• [Instructions to follow]: Only lines holding the word "region" are needed; copy each of them from the material.

(Source data begins)

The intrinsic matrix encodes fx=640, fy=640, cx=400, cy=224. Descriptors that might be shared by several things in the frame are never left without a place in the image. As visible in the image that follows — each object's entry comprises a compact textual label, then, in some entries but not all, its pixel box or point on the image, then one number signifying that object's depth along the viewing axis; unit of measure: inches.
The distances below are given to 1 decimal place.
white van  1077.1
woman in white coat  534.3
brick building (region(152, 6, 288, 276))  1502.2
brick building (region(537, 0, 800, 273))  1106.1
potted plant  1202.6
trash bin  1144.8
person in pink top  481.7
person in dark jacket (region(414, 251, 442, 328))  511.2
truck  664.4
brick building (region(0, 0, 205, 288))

(Source data ends)

• [Your solution]:
brick building (region(152, 6, 288, 276))  1502.2
brick building (region(537, 0, 800, 273))  1106.1
person in dark jacket (region(414, 251, 442, 328))  511.2
brick building (region(0, 0, 205, 288))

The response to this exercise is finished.